“Meditation is a cross between Bible study and prayer. Meditation is both, a blending of prayer with Bible study. Most of us first study our Bible and then move to prayer, but the prayer is detached from the Bible you just studied. Meditation is praying the truth deeply into your soul until it catches fire. By fire I mean, until it makes all sorts of personal connections so it shapes your thinking, it moves your feelings and changes your actions. Meditation is working out the truth personally.
The closest analogy to meditating is the way a person eagerly reads a love letter. You tear it open and you weigh every word. You never simply say, ‘I know that,’ but ‘What does it mean?’ You aren't reading it quickly just for information; you are looking for feelings, for what lies beneath what is said. Most important, you want the letter to sink in and form you.”

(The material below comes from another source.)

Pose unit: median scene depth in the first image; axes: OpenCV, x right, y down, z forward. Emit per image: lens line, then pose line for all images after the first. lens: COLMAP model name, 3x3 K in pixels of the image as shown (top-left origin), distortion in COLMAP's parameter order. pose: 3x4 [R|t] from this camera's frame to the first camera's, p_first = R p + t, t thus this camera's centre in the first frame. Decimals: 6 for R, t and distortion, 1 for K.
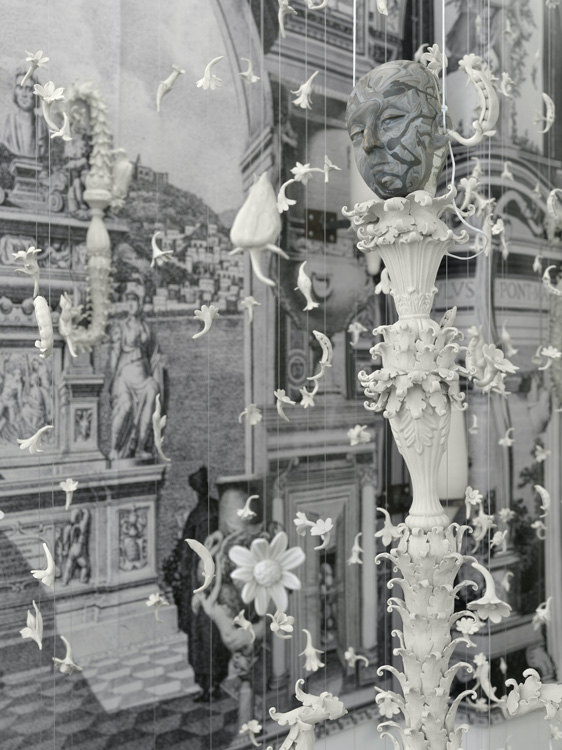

Does this practice sound foreign to you? You already meditate in many harmful ways! Compulsive worry or anger are forms of meditation. You keep rehearsing a past offense, or plotting (Ps. 2:1) revenge, or you keep imagining fears concerning the future (Matt.6:25 – merimnao; “brood”). You keep going over and over these things in your thoughts and imagination, and they destructively affect your emotional state and choices. God calls on us to replace these “natural,” spontaneous meditations with the deliberate, habitual (“day and night”) choice to meditate on his Word!